Working at the UK’s Intellectual Property Office (IPO), a patent examiner decides whether applications for patents can be granted.
See also our entries about trade mark examiners and formalities examiners.
Last Updated: November 1, 2024
Working at the UK’s Intellectual Property Office (IPO), a patent examiner decides whether an application for a patent can be granted. To do this they need to hunt through databases to check for “prior art” (evidence that somebody else came up with the same idea first) and work out whether the application describes a genuinely new and “inventive” (ie not obvious) concept. If so, they must check that it meets the other legal requirements for being awarded a patent.
Experienced examiners also manage and train their more junior colleagues and sometimes you might get involved in project works with companies or even conduct formal hearings if examiner decisions are challenged.
Patent examiners work at the Intellectual Property Office, which is the government department that officially recognises patents and other intellectual property in the UK.
A good technical understanding is essential in order to be able to analyse patents, patent applications and “prior art” quickly. You’ll also need strong communication skills, so you can present your arguments – both technical and legal – to different audiences who may not have the same technical understanding as you.

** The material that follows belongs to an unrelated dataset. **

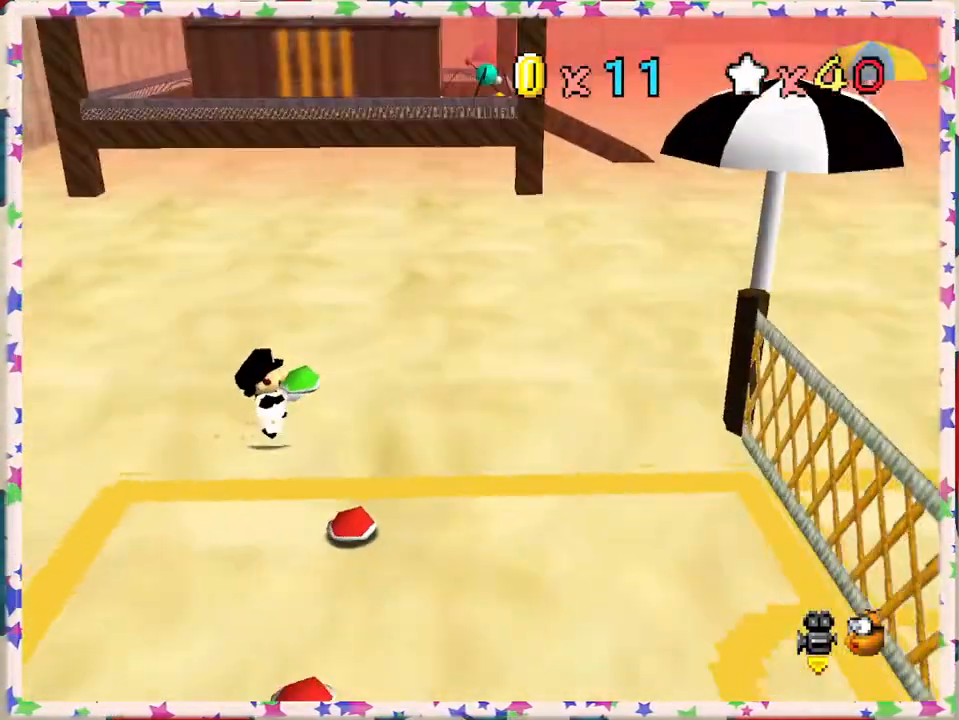
{"buttons": ["A"], "left_stick": "right", "events": [[50, "C_LEFT", "up"], [300, "A", "down"]]}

To apply, you’ll have to have a degree in a science, technology or engineering subject or in maths – and you’ll have to get a good grade too. Your degree subject can be quite specialised (so long as it’s a field where lots of people want patents).

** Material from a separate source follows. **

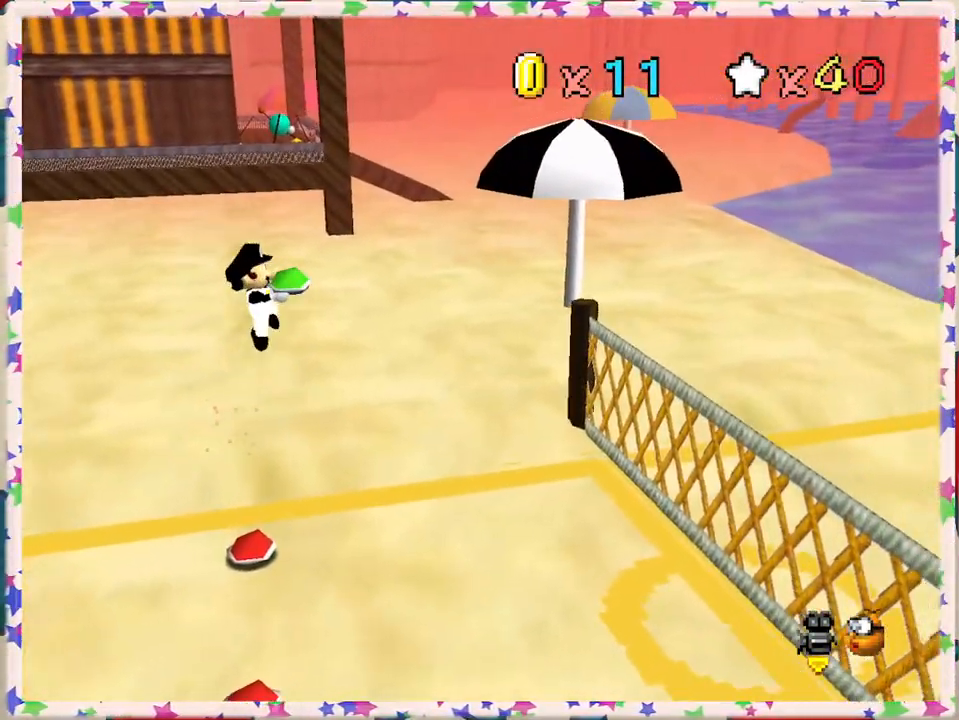
{"buttons": [], "left_stick": "right", "events": [[467, "A", "up"]]}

When you start the job, you spend the first couple of months doing a classroom-based training programme. After that, the training is on the job, with one-to-one supervision from an experienced examiner. For the first two years, the ongoing programme of training continues, and even after that you need to keep improving your skills and staying up to date with patent law and technical developments. The career path to becoming a senior patent examiner is clearly structured and involves regular legal, technical and wider skills training.
Helping people get their ideas protected gives quite a buzz and it involves being at the cutting edge of developments in your field.
When a new patent application lands on your desk, you need to get your head around it fast, understanding it well enough to judge its innovation level and reviewing relevant scientific literature. That would be challenge enough, but the technology and law are constantly changing, so even when you’re trained, you can’t stop learning and adapting.
It can sometimes be hard delivering bad news to an applicant about whether, and with what scope, their patent can be granted – especially if they disagree with you!
The Civil Service Jobs website lists vacancies as they crop up, but the IPO also runs an annual recruitment cycle which starts in early September: check the IPO website for details.